Nightdive Updates SiN On Steam, Full Remaster In The Works

Nightdive Studios is really making the rounds today. Along with announcing an upcoming Shadow Man remaster, the house of remasters has updated 90s shooter SiN on Steam and GOG. Now coming in a package called SiN: Gold, this package includes both the main game and its expansion along with a host of general updates that improve its playability. Owners of the previous release on Steam (which initially shipped with pseudo-sequel SiN Episodes: Emergence) will receive the update for free while new adopters can nab it for $9.99.

News of this repackaging was spoiled a little when fans noticed that the original SiN on Steam had gone missing. While mostly a glitch in the system, it turns out Nightdive was working behind the scenes to provide this new update. Due to the way Steam handles application IDs, the company had to temporarily remove the original from the platform before it could send out this new version.

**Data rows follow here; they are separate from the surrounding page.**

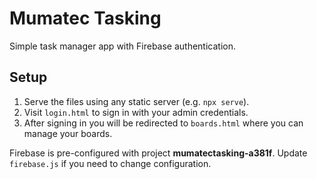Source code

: # Mumatec Tasking

Simple task manager app with Firebase authentication.

## Setup

1. Serve the files using any static server (e.g. `npx serve`).
2. Visit `login.html` to sign in with your admin credentials.
3. After signing in you will be redirected to `boards.html` where you can manage your boards.

Firebase is pre-configured with project **mumatectasking-a381f**. Update `firebase.js` if you need to change configuration.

As for what, exactly, is updated, the biggest change is the addition of SiN’s expansion. The original digital versions didn’t have this readily available, so now fans can play it without fussing too much. There’s also proper widescreen support, restored/uncensored assets, and a bunch of fixes for specific maps that would cause crashes.

If that wasn’t enough good news, Nightdive also announced it will be producing a remaster of SiN for release in late 2020/early 2021. Running on the Kex Engine, there isn’t a whole lot of information to go on other than what we know about previous releases. We can expect 4K resolution support, rebuilt physics, new lighting and textures, and probably a console port. It’s still too early to tell, but this is great news.

Many people overlooked SiN when it released in 1998 because of a little game called Half-Life. Coming out a mere 10 days before Valve’s monumental shooter, SiN looked positively dated in comparison to what the competition was offering. It’s really unfortunate, though, because SiN is a pretty solid little shooter. It didn’t reinvent the wheel, but it also offers a look at how campaigns used to be structured before Valve rewrote the playbook.

I’ve yet to try this specific update, but the original version ran just fine on modern PCs. This new one should work even better, especially with less crashing. If you fancy getting into some old-school shooter action, SiN isn’t a bad way to do so.